The Electrofuel handout claims 470 Wh/litre and 190 Wh/kg but that must be just for the cells because when you multiply 2100mAh by 3.6 nominal voltage you get 7.56 Watt-hours and when you divide that by 65 grams you get 116 Wh/kg not the 190 wh/kg claimed on the handout. The Ultralife cards showed a table of talk time and standby time in cellphones which is likely more meaningful to consumers than energy density numbers. I don't have an Ultralife spec sheet and I didn't take notes of all the specs listed on the display card. The rated number of recharge cycles is an important number and I don't have them for either the Electrosource or Ultralife products.

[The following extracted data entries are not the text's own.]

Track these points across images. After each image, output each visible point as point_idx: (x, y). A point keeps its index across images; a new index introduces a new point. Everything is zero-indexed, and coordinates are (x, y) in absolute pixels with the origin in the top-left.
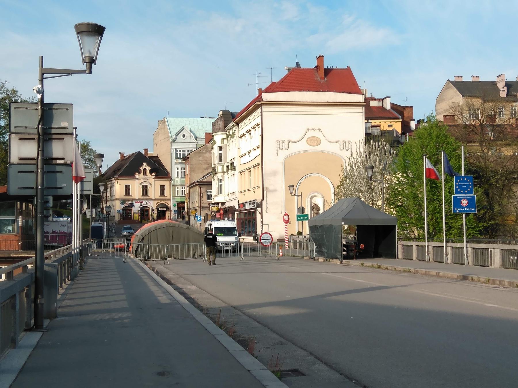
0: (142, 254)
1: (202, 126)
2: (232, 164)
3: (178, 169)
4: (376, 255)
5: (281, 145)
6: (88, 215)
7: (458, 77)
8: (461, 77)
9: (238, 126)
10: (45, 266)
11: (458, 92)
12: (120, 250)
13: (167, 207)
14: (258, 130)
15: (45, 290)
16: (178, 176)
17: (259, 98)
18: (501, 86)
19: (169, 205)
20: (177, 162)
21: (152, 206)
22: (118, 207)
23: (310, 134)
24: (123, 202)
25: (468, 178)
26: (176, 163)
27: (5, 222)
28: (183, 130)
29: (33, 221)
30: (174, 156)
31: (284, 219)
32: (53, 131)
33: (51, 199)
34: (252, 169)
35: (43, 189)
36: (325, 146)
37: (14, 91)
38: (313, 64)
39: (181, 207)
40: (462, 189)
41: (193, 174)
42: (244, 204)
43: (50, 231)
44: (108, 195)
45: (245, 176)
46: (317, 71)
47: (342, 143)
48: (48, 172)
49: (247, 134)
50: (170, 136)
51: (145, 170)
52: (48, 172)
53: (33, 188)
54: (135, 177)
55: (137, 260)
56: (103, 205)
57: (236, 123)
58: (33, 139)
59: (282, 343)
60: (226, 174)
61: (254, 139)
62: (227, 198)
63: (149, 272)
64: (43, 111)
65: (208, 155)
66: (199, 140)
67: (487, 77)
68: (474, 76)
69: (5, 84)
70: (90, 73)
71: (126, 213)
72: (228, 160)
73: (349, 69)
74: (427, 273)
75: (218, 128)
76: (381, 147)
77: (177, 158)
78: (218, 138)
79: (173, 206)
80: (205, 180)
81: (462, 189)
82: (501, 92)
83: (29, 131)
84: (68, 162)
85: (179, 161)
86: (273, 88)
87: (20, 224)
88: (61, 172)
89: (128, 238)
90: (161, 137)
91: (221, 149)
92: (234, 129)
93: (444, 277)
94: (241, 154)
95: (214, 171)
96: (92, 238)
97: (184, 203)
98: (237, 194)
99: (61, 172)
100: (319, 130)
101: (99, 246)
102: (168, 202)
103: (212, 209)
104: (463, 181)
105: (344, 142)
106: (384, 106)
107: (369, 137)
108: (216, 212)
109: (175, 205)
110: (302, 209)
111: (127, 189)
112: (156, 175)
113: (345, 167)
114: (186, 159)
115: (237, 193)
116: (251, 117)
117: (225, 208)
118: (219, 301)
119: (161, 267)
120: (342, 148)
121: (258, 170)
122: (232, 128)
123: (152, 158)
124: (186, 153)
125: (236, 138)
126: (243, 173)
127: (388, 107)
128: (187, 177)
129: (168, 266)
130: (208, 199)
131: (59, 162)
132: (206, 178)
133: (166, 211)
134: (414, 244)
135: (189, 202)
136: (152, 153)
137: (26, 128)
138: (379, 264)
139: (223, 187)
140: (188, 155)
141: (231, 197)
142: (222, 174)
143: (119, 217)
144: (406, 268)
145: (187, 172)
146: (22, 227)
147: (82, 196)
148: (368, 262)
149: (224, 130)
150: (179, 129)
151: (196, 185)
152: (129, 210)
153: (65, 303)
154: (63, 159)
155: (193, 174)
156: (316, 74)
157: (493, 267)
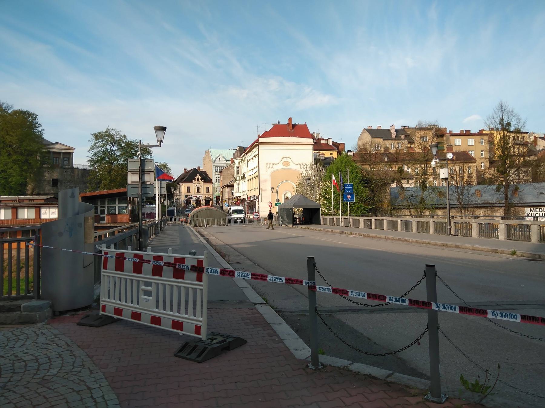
0: (193, 224)
1: (230, 154)
2: (244, 175)
3: (216, 178)
4: (311, 223)
5: (269, 166)
6: (165, 204)
7: (370, 126)
8: (371, 126)
9: (247, 155)
10: (143, 226)
11: (369, 135)
12: (183, 222)
13: (211, 199)
14: (257, 157)
15: (143, 236)
16: (216, 181)
17: (257, 141)
18: (393, 131)
19: (212, 198)
20: (216, 174)
21: (202, 198)
22: (184, 199)
23: (285, 160)
24: (186, 196)
25: (350, 185)
26: (215, 175)
27: (122, 207)
28: (219, 156)
29: (137, 207)
30: (214, 171)
31: (269, 205)
32: (145, 170)
33: (145, 198)
34: (254, 179)
35: (141, 194)
36: (292, 166)
37: (125, 136)
38: (286, 122)
39: (218, 198)
40: (347, 190)
41: (224, 180)
42: (250, 197)
43: (146, 212)
44: (178, 192)
45: (250, 182)
46: (289, 126)
47: (301, 165)
48: (144, 187)
49: (251, 159)
50: (212, 160)
51: (198, 178)
52: (144, 187)
53: (137, 194)
54: (192, 183)
55: (190, 226)
56: (175, 198)
57: (246, 153)
58: (137, 174)
59: (239, 255)
60: (241, 181)
61: (254, 163)
62: (242, 194)
63: (194, 232)
64: (141, 162)
65: (232, 170)
66: (228, 162)
67: (385, 126)
68: (378, 126)
69: (120, 133)
70: (161, 146)
71: (188, 201)
72: (242, 174)
73: (305, 125)
74: (381, 237)
75: (237, 156)
76: (318, 167)
77: (216, 172)
78: (237, 161)
79: (214, 198)
80: (231, 184)
81: (347, 190)
82: (393, 134)
83: (135, 170)
84: (152, 183)
85: (217, 173)
86: (266, 135)
87: (130, 209)
88: (149, 187)
89: (187, 216)
90: (207, 160)
91: (238, 167)
92: (245, 156)
93: (334, 232)
94: (249, 170)
95: (235, 180)
96: (168, 215)
97: (219, 196)
98: (247, 192)
99: (149, 187)
100: (289, 158)
101: (172, 220)
102: (211, 196)
103: (234, 200)
104: (348, 186)
105: (302, 164)
106: (329, 143)
107: (316, 161)
108: (236, 201)
109: (215, 198)
110: (278, 200)
111: (189, 189)
112: (204, 181)
113: (299, 178)
114: (220, 172)
115: (247, 191)
116: (253, 150)
117: (241, 199)
118: (222, 243)
119: (202, 229)
120: (301, 167)
121: (257, 179)
122: (244, 156)
123: (202, 172)
124: (221, 169)
125: (246, 162)
126: (249, 181)
127: (331, 144)
128: (221, 182)
129: (205, 229)
130: (233, 194)
131: (148, 183)
132: (231, 183)
133: (210, 201)
134: (328, 217)
135: (222, 196)
136: (202, 168)
137: (134, 169)
138: (308, 227)
139: (239, 188)
140: (222, 170)
141: (244, 193)
142: (239, 181)
143: (184, 205)
144: (320, 229)
145: (221, 180)
146: (131, 210)
147: (161, 195)
148: (304, 227)
149: (240, 157)
150: (217, 155)
151: (226, 187)
152: (190, 200)
153: (152, 243)
154: (150, 182)
155: (224, 180)
156: (288, 128)
157: (360, 228)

>> Was there any talk on Valence? I.E. do they have a real product or is it all smoke? <<

No talk of Valence, but then the theme of show was wireless data not batteries. The Qualcomm battery was displayed along with Qualcomm satellite phone but the battery was only identified as Li-ion not Li-ion Polymer. The Qualcomm satellite phone battery is LiPoly and Valence is making cells for many of them. There may have been other products with Valence cells inside but none were identified as such. Many companies selling cell phone batteries had slim Li-ion models but only Ultralife and Electrofuel were showing Li-ion batteries clearly identified as Li-ion Polymer. While some products may have had Valence inside, none were marked or marketed that way. As far as I know, Valence isn't trying to sell aftermarket batteries under their own label and the OEMs they sell to put their own name, not Valences's, on the product.